Curiosity and confusion

What is curiosity?  How can it be stimulated and sustained?

Recently, I read again George Loewenstein's classic paper "The Psychology of Curiosity: A Review and Reinterpretation."  He quotes Edmund Burke, who I quote in greater length:


THE FIRST and the simplest emotion which we discover in the human mind, is Curiosity. By curiosity, I mean whatever desire we have for, or whatever pleasure we take in, novelty. We see children perpetually running from place to place, to hunt out something new: they catch with great eagerness, and with very little choice, at whatever comes before them; their attention is engaged by everything, because everything has, in that stage of life, the charm of novelty to recommend it. But as those things, which engage us merely by their novelty, cannot attach us for any length of time, curiosity is the most superficial of all the affections; it changes its object perpetually, it has an appetite which is very sharp, but very easily satisfied; and it has always an appearance of giddiness, restlessness, and anxiety. Curiosity, from its nature, is a very active principle; it quickly runs over the greatest part of its objects, and soon exhausts the variety which is commonly to be met with in nature; the same things make frequent returns, and they return with less and less of any agreeable effect. In short, the occurrences of life, by the time we come to know it a little, would be incapable of affecting the mind with any other sensations than those of loathing and weariness, if many things were not adapted to affect the mind by means of other powers besides novelty in them, and of other passions besides curiosity in ourselves. These powers and passions shall be considered in their place. But whatever these powers are, or upon what principle soever they affect the mind, it is absolutely necessary that they should not be exerted in those things which a daily and vulgar use have brought into a stale unaffecting familiarity. Some degree of novelty must be one of the materials in every instrument which works upon the mind; and curiosity blends itself more or less with all our passions.

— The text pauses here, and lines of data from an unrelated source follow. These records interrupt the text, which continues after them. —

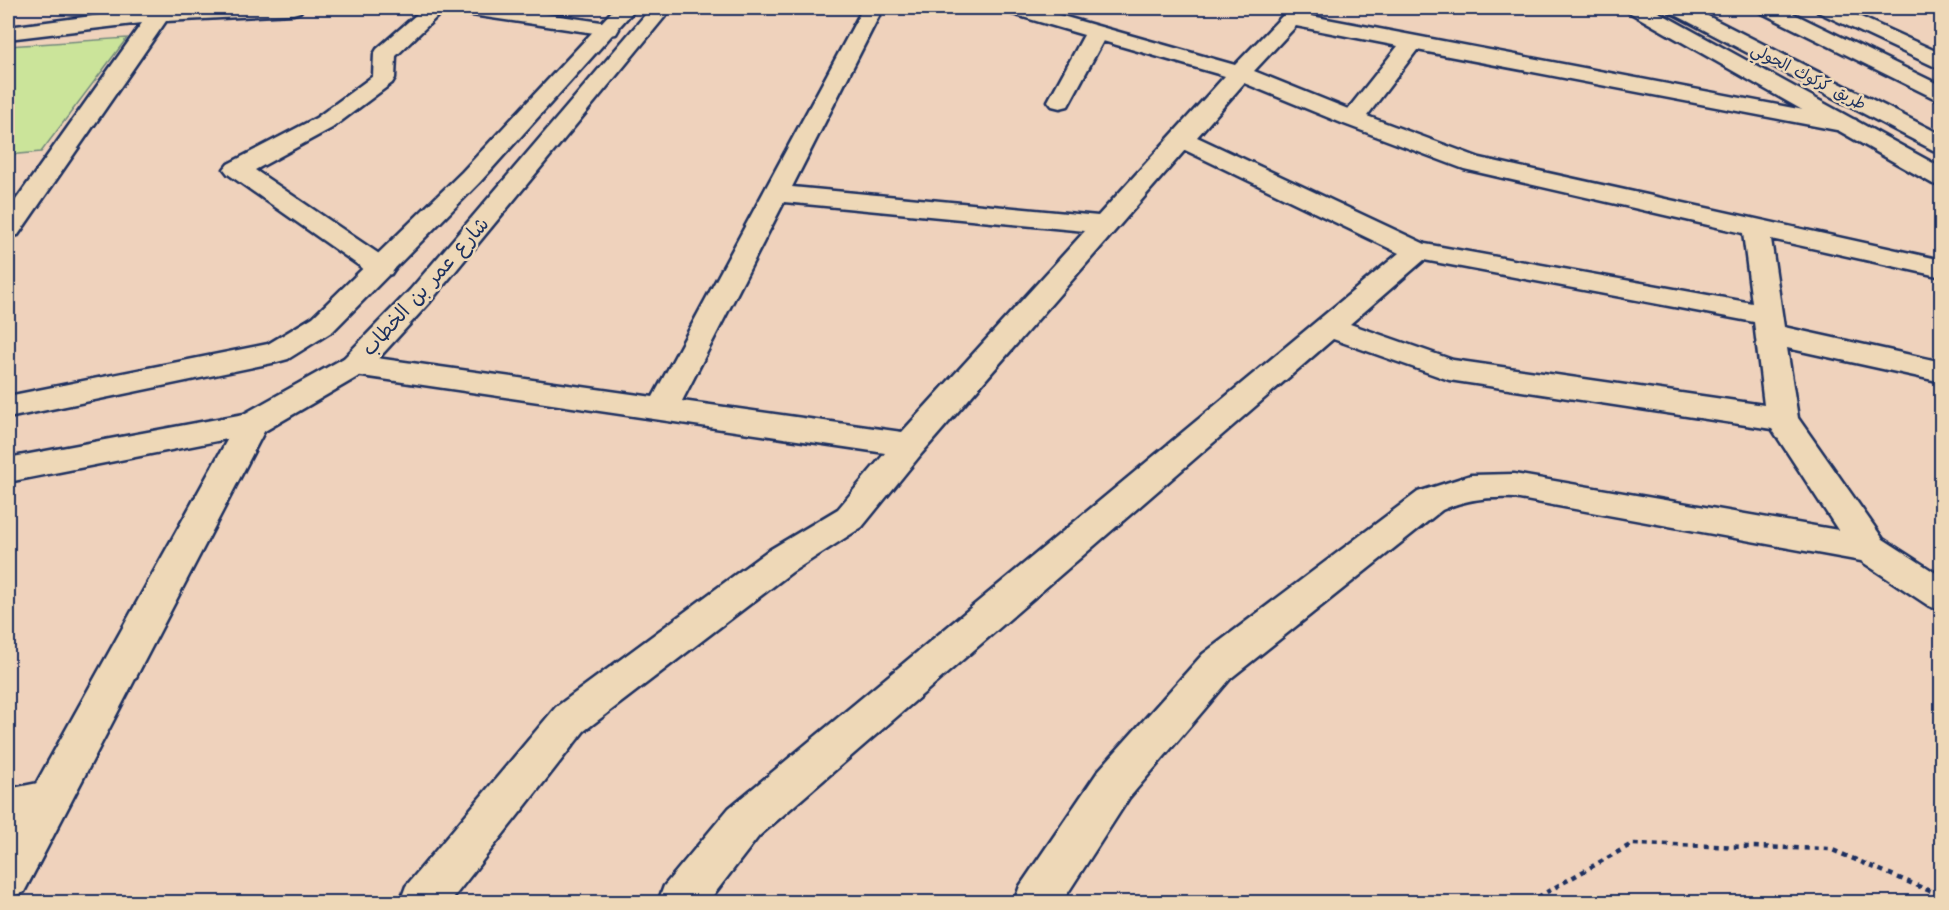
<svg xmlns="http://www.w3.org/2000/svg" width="1949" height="910" viewBox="0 0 1949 910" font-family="'Architects Daughter','Playpen Sans Arabic',sans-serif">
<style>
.green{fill:#cbe49a;stroke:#738a7c;stroke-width:1.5}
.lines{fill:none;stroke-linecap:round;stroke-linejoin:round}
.minor-casing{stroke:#1b2f5e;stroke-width:5}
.secondary-casing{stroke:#1b2f5e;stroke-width:5}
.primary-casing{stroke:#1b2f5e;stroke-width:5}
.trunk-casing{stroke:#1b2f5e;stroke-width:5}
.path{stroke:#1b2f5e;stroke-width:4.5;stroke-dasharray:5 5;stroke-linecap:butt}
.minor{fill:#eed8b7;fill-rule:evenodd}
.secondary{fill:#eed8b7;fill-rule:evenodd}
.primary{fill:#eed8b7;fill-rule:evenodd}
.trunk{fill:#eed8b7;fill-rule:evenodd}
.labels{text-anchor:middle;stroke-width:5;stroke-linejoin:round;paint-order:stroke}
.far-street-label{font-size:16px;fill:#1b2f5e;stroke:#eed8b7}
.street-label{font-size:20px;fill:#1b2f5e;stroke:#eed8b7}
</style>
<rect width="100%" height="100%" fill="#efd2bc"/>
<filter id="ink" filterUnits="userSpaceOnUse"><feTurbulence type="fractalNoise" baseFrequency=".0167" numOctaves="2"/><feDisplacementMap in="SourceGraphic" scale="12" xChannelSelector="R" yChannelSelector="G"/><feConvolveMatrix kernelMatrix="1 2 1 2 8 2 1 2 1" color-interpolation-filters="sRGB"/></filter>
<g filter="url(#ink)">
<path class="green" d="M 127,38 L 41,152 L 8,155 L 8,46 Z"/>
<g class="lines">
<defs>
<path id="minor" d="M 154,8 L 303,8 L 300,12 L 293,14 L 166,21 L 18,235 L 8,237 L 8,211 L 142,23 L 8,39 L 8,27 Z
M 424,8 L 446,8 L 396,56 L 395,78 L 392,83 L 332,128 L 255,170 L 391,262 L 395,268 L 391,274 L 381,277 L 371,274 L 228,174 L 224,169 L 228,164 L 316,118 L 373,76 L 374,54 L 377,49 Z
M 455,8 L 505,8 L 608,23 L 616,24 L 619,29 L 616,34 L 608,35 L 465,14 L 458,12 Z
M 863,8 L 883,8 L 792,187 L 1098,216 L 1225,76 L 1103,41 L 1068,106 L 1060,108 L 1052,106 L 1048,101 L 1084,35 L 1006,12 L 1003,8 L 1034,8 L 1235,65 L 1290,8 L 1311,8 L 1306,15 L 1856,120 L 1859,125 L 1856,130 L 1847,132 L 1417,50 L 1367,116 L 1480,158 L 1942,260 L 1942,277 L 1771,239 L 1784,327 L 1942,362 L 1942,382 L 1787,348 L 1798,418 L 1883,539 L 1942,577 L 1942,611 L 1929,606 L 1861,561 L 1514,498 C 1488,497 1466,499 1442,510 L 1231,678 L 1129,798 L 1062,902 L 1014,902 L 1020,886 L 1099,770 L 1203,654 L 1418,492 L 1471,475 L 1514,474 L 1838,530 L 1772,429 L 1449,380 L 1333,339 L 759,836 L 708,902 L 658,902 L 664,886 L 729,808 L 1399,253 L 1185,150 L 922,453 L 862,527 L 792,572 L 584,731 L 450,902 L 400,902 L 406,886 L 556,707 L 766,552 L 838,509 L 885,453 L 355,375 L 344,372 L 340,365 L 344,358 L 355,355 L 653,397 ZM 1296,26 L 1398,46 L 1348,109 L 1254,71 ZM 1244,83 L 1344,124 L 1464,169 L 1743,233 L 1752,303 L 1425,244 L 1197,137 ZM 784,202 L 1085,231 L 902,432 L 682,401 ZM 1424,260 L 1754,322 L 1764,405 L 1453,360 L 1350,324 Z
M 48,781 L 63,787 L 69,801 L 63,815 L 48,821 L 8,829 L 8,789 Z"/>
<path id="secondary" d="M 1626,8 L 1651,8 L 1942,168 L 1942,187 L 1933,184 L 1629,12 Z
M 1815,8 L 1841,8 L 1942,54 L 1942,70 L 1818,12 Z
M 252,413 L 263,416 L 268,424 L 24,892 L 8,898 L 8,834 L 236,424 L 241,416 Z"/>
<path id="primary" d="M 615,8 L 636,8 L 480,182 L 333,331 L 288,359 L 277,362 L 8,418 L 8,396 L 268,344 L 313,317 L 462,172 Z
M 651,8 L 672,8 L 430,302 L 366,372 L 263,432 L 8,482 L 8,458 L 244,414 L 344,358 L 410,290 Z"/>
<path id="trunk" d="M 1667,8 L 1692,8 L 1942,135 L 1942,152 L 1933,150 L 1670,12 Z
M 1757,8 L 1782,8 L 1942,86 L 1942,102 L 1760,12 Z"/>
</defs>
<use href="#minor" class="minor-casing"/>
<use href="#secondary" class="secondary-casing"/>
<use href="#primary" class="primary-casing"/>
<use href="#trunk" class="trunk-casing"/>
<path class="path" d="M 1529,902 L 1632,844 L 1830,849 L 1942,896"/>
<use href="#minor" class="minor"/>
<use href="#secondary" class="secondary"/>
<use href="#primary" class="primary"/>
<use href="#trunk" class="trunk"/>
</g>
</g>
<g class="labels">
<g class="far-street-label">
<text transform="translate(1809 76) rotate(27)" y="6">طريق كركوك الحولي</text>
</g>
<g class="street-label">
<text transform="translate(425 286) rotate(-48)" y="7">شارع عمر بن الخطاب</text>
</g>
</g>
<rect width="1949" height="910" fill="none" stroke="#eed8b7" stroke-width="30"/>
<rect x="15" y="15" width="1919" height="880" fill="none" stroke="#1b2f5e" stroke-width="2" filter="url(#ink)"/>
</svg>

- Edmund Burke (1729–1797).  On the Sublime and Beautiful. The Harvard Classics.  1909–14.


For me, curiosity is a process by which I continuously attempt to drain a vast reservoir of confusion which at an equal rate fills with new questions and nagging thoughts.  But as I learn and try new things I find that the quality of the confusion improves.  I ask better questions.  I see new patterns.  I make new connections.  I am motivated by a sense of wonder.

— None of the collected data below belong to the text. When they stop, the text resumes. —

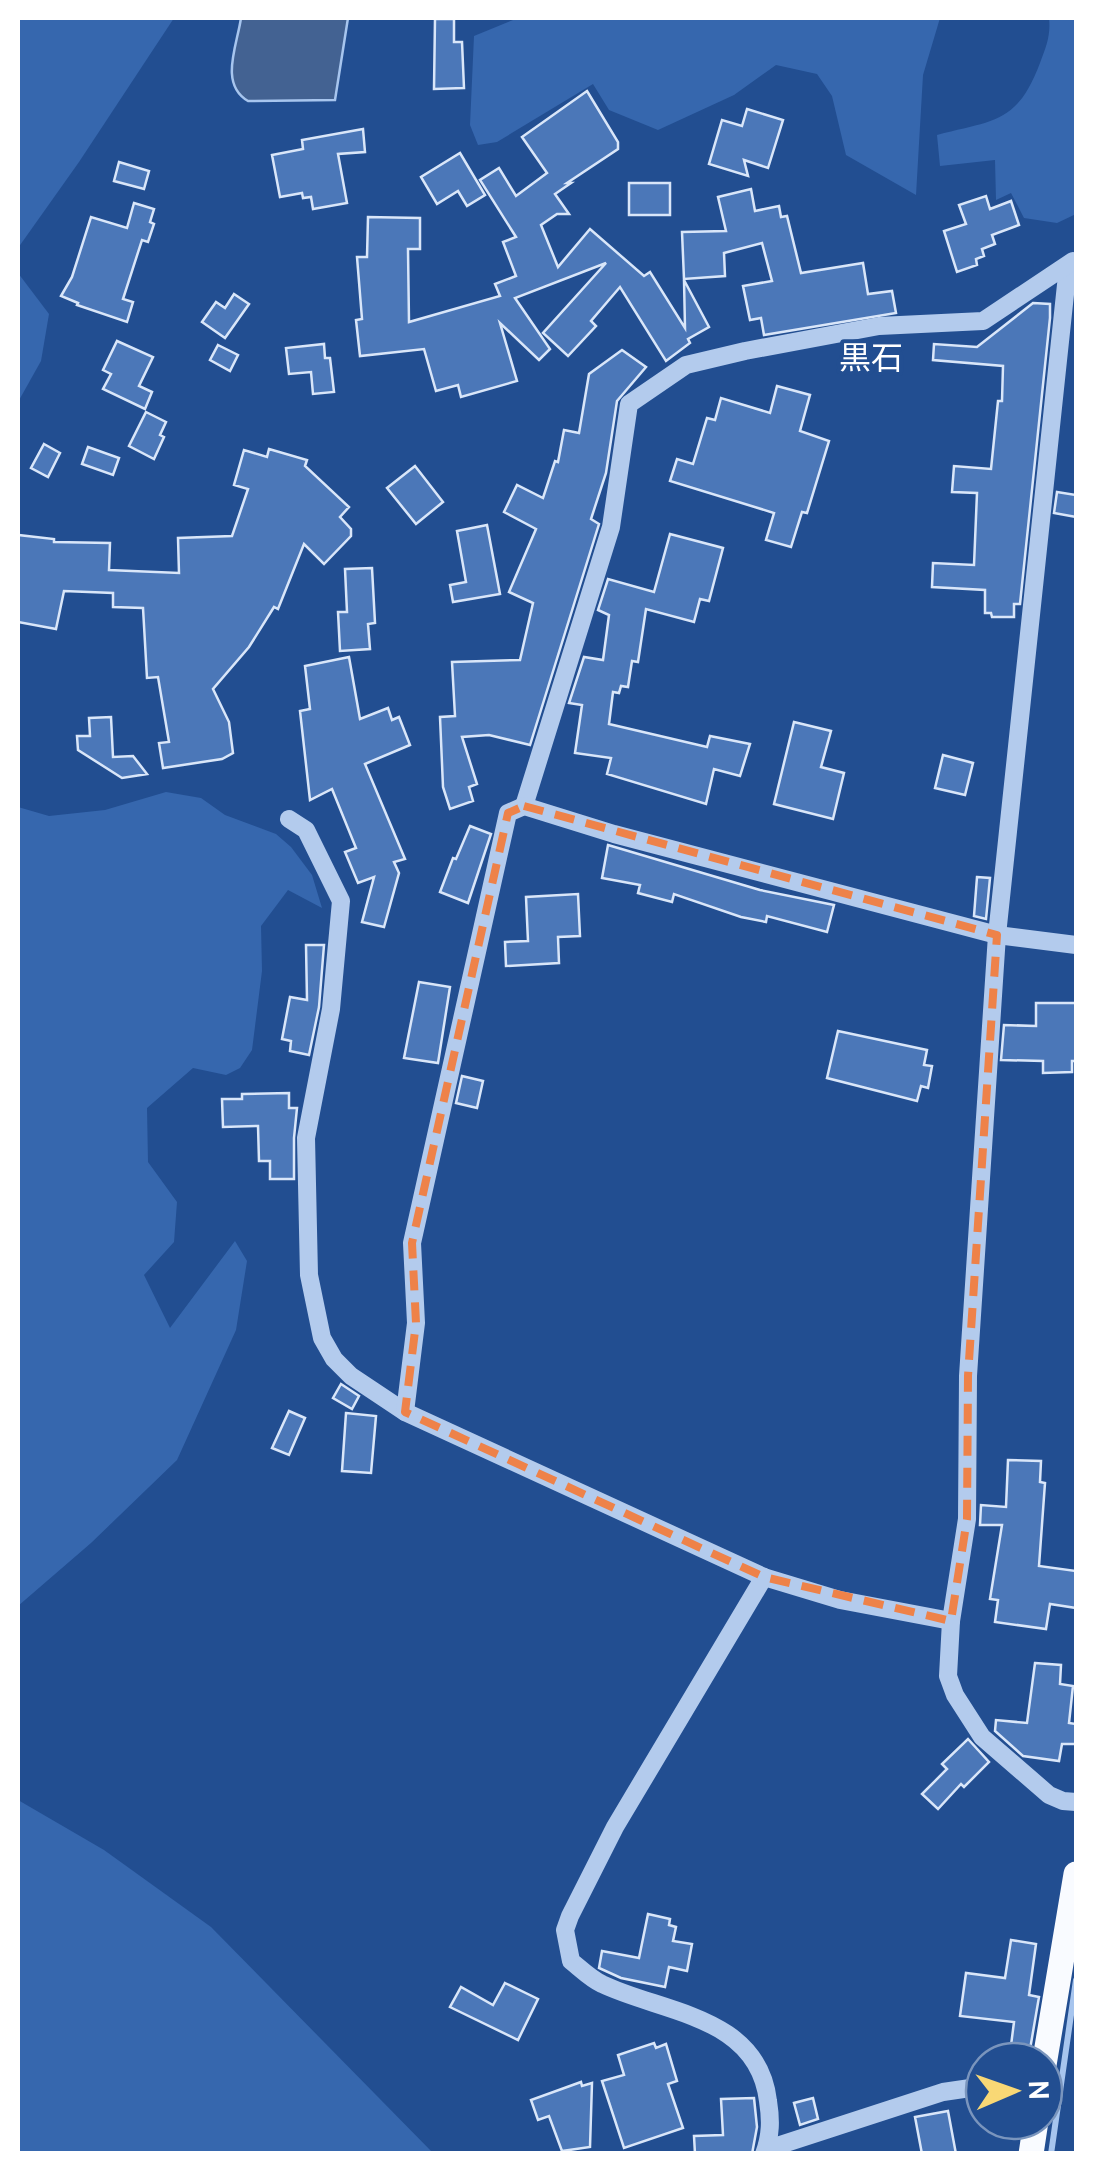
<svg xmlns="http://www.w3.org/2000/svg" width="1094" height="2171" font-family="Cabin,'Noto Sans JP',sans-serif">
  <rect width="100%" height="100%" fill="#224e91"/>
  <g fill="#3667ae">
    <polygon points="18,18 174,18 79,162 18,248"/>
    <polygon points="518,18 940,18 923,75 916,195 846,155 832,96 817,74 776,65 734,95 658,130 609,110 593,84 497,142 478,145 470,125 474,36"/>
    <path d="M1049,18H1076V214L1057,223L1024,218L1011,193L996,200L995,160L940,166L937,135C994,120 1017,124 1040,63C1046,47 1051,35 1049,18Z"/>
    <polygon points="18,273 49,314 41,361 18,402"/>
    <polygon points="166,792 201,798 225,815 276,834 291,847 312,875 322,908 288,890 261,926 262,971 252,1050 240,1068 226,1075 193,1068 147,1108 148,1162 177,1202 174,1242 144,1275 170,1328 235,1241 247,1261 236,1330 177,1460 91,1543 18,1606 18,807 49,816 105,810"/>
    <polygon points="18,1800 104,1850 211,1927 433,2153 18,2153"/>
  </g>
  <path fill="#436292" stroke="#a7c5ee" stroke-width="2.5" d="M241,18H348L335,100L248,101C219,84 237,46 241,18Z"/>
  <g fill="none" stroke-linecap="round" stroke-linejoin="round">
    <polyline stroke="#a7c5ee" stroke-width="6" points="1051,2154 1076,1980"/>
  </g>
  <g fill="#4b77b8" stroke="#d9e6f9" stroke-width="2.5">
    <polygon points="435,19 454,19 454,42 462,42 464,88 434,89"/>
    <polygon points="587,91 618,142 618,149 567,183 571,183 555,194 569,214 557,214 541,225 558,267 590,229 644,276 650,272 685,328 684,280 709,327 688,339 690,343 666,361 620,287 591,321 596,326 568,356 543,333 606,263 515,298 550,349 539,360 500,323 517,381 461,397 458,385 436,391 424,349 360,356 356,320 362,319 357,257 367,257 368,217 420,218 420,249 408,249 409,322 500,296 495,284 516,276 503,242 516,237 480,180 499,168 516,196 547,173 522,137"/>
    <polygon points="747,109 783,120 768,168 744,160 748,176 709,164 722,120 742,126"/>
    <polygon points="363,129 365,152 338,154 347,203 313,209 311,197 303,198 302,193 280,197 272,155 303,149 302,140"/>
    <polygon points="460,153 485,195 467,206 458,191 437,204 421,177"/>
    <polygon points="119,162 149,171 144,189 114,181"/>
    <rect x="629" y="183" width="41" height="32"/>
    <polygon points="751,189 755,211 779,206 781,217 787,216 801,273 863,263 868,294 892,291 896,313 764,335 761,318 750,320 743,286 772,281 762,243 724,253 725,276 684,279 682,232 726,231 718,197"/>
    <polygon points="986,196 990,209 1011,201 1019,225 992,235 995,244 982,249 984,256 976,259 977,265 957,272 944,231 966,224 959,205"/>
    <polygon points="134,203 154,209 150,222 154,224 148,242 142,240 123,299 133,302 127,322 77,305 78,303 61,296 72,277 91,217 127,228"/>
    <polygon points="234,294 249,304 225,338 202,322 216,302 225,308"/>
    <polygon points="1033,303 1050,304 1050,318 1020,604 1014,604 1014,617 992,617 991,613 985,613 985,590 932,587 933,563 974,565 977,493 952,492 954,466 991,469 998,401 1002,401 1003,366 933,360 934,344 977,347"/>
    <polygon points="117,341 153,357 139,386 152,392 145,409 103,389 111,374 103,370"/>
    <polygon points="324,344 325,358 330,358 334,392 313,394 311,372 289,374 286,348"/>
    <polygon points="218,345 238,355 230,371 210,360"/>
    <polygon points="622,350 646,367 617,401 606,473 591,519 599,524 530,745 489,735 462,737 477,784 469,787 473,801 450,809 443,787 440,717 455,716 452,662 520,660 533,603 509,592 536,529 504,512 517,485 543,498 555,461 558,462 564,430 579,433 589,374"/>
    <polygon points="777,386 810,395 800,431 829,441 807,513 802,512 791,547 766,540 774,513 670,481 677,459 693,464 707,418 715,420 721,398 770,413"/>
    <polygon points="146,412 166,422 160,435 164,437 154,459 129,446"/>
    <polygon points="44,444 60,453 48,477 31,468"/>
    <polygon points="88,447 119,458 113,475 82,464"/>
    <polygon points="269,449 307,460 305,466 349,507 340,517 351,529 351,536 324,564 304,544 278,609 274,607 249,647 213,689 229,722 233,753 222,759 163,768 159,743 169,742 158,677 147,678 143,608 113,607 113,593 64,591 56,629 18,622 18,535 54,539 54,542 110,543 109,570 179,573 178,538 232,536 248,489 234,485 244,450 267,457"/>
    <polygon points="415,466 443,502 416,524 387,488"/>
    <polygon points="1057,492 1076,495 1076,517 1054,513"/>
    <polygon points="487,525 500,594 453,602 450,585 466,582 457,531"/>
    <polygon points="670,534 723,548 709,601 700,599 694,622 646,609 638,662 632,661 628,687 621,686 619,693 613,692 609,724 707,747 710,736 750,744 740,776 714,769 706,804 607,774 611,758 575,753 582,705 569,703 584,657 603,660 609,615 598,610 608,579 654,592"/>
    <polygon points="372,568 375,623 368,624 370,649 340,651 338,612 347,612 345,569"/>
    <polygon points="349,657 360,719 388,708 392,720 399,717 410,745 365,764 405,859 394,862 399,873 384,927 362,922 374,877 358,883 345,852 356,848 332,789 310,800 300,711 310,709 305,666"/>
    <polygon points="111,717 113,757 133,756 147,774 122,778 78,750 77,736 90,736 89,718"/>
    <polygon points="794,722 831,731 821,767 844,773 833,819 774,804"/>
    <polygon points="943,755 973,763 965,795 935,788"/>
    <polygon points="470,826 491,834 468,903 440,892 453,858 456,859"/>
    <polygon points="608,845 760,890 834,905 827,932 767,916 766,922 741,917 674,894 672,902 638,893 640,885 602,878"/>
    <polygon points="977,877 990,878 986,919 974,916"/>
    <polygon points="578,894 580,936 558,937 559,963 506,966 505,942 528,941 526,897"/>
    <polygon points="306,945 324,945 319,1007 309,1055 290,1051 291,1041 282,1039 290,997 307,1000"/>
    <polygon points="419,982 450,987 438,1063 404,1058"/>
    <polygon points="1036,1003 1076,1003 1076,1061 1072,1061 1072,1072 1043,1073 1043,1061 1001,1060 1004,1025 1036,1026"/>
    <polygon points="838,1031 927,1050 924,1065 932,1066 928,1088 921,1086 917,1101 827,1078"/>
    <polygon points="462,1076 483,1081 477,1108 456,1103"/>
    <polygon points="289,1093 289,1108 297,1108 294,1138 294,1179 270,1179 270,1161 259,1161 258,1126 223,1127 222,1099 242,1099 242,1094"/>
    <polygon points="341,1384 359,1396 352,1409 333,1398"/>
    <polygon points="289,1411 305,1418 289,1455 272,1448"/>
    <polygon points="346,1413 376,1416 371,1473 342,1471"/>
    <polygon points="1008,1460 1041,1461 1040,1482 1045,1483 1039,1566 1076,1571 1076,1608 1050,1604 1046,1629 995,1622 998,1600 990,1599 1002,1525 980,1525 981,1505 1006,1507"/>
    <polygon points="1035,1663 1061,1665 1060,1684 1073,1686 1069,1723 1076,1724 1076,1744 1062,1744 1059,1761 1023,1756 995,1731 996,1720 1027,1723"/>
    <polygon points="968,1739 989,1762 964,1787 961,1784 938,1809 922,1794 947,1769 942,1764"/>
    <polygon points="648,1914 670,1919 669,1925 676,1927 673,1941 692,1944 687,1971 669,1967 665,1987 621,1978 599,1968 602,1951 639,1958"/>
    <polygon points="1011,1940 1036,1944 1029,1995 1039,1997 1028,2061 1009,2061 1014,2022 960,2016 966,1973 1005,1978"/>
    <polygon points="505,1983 538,1999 518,2040 450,2007 461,1987 493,2005"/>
    <polygon points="654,2043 656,2048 666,2044 677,2081 668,2084 683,2128 624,2148 602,2081 624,2075 618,2055"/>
    <polygon points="581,2082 582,2086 592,2083 590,2147 562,2151 549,2116 538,2120 531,2100"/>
    <polygon points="754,2098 757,2127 752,2154 695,2154 694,2136 723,2135 721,2099"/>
    <polygon points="813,2098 818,2119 800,2125 794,2103"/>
    <polygon points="948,2111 956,2154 922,2154 915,2117"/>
  </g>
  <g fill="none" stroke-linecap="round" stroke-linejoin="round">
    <g stroke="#b3cbed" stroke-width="18">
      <polyline points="1068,266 997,935 968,1376 967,1519 951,1621 948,1676 955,1695 982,1737 1049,1795 1063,1801 1076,1802"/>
      <polyline points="524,806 611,527 629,404 686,365 745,351 879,326 983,321 1073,261"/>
      <polyline points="289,819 306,830 341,901 331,1009 306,1138 309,1275 322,1338 334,1359 351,1376 405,1412 764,1577 840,1600 951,1621"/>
      <polyline points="405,1412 416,1323 412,1243 508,813 524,806 614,834 997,935 1076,945"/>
      <path d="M764,1577L615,1827L570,1916L565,1930L571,1961C581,1969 591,1979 602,1984C662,2013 758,2015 768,2101C771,2120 771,2135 764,2154"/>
      <polyline points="767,2146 780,2145 943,2092 984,2086"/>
    </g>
    <g stroke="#f9fbff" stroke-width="25">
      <polyline points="1044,2065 1076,1874"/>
      <polyline points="1031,2154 1036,2121"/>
    </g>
  </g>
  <path fill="none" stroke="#ee8249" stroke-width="8" stroke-dasharray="20 12" stroke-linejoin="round" d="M524,806L997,935L968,1376L967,1519L951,1621L764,1577L405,1412L416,1323L412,1243L508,813Z"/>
  <g text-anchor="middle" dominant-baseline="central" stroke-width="8" stroke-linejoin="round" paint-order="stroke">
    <g font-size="32" fill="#fff" stroke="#224e91">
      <text x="871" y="357">黒石</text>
    </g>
  </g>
  <rect width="1094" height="2171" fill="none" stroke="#ffffff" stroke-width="40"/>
  <g transform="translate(1014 2091) rotate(88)"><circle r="48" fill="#224e91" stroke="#7a95bd" stroke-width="2.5"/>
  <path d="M0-8L18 38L0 25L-18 38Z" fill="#f9d875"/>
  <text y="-15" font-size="28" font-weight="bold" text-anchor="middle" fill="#ffffff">N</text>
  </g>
</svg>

Loewenstein is the Herbert A. Simon Professor of Economics and Psychology at CMU.  He is a behavioral economist working on a diverse set of problems, particularly in the area of intertemporal choice.  He is a very curious person.

Loewenstein's proposed theory of curiosity is based in part by his view that curiosity is a reference-point phenomenon.  Imagine if I think that you have a bit more information than I do about an area of mutual interest.  That bit of information may become something which in intensely motivating for me to find out because my dissatisfaction with my current state of knowledge depends on the discrepancy between my goal of knowing what you know and being aware of what I know.

Curiosity is stimulated in many ways, both voluntary and involuntary.  We read a story to the end to find out what happens.  But there must be something that inhibits our merely paging to the end of the book to find that the butler did it.  We read because the process of reading is rewarding - we enjoy the sustained joys of curiosity much as we savor a well-prepared meal.

There are practical applications of diving deeply into the cognitive science of curiosity.  How can software be created that will carry users through the first stages adoption?  Can a sense of curiosity be created that will overcome the frustration of needing to learn its features and operations?  What of MOOCs that have dramatic drop-out rates - can a process be created that encourages students to remain through the entire course?  What of virtual reality experiences, particularly for educating prospective customers about real products - how can the sales experience draw people in and encourage exploration and adoption?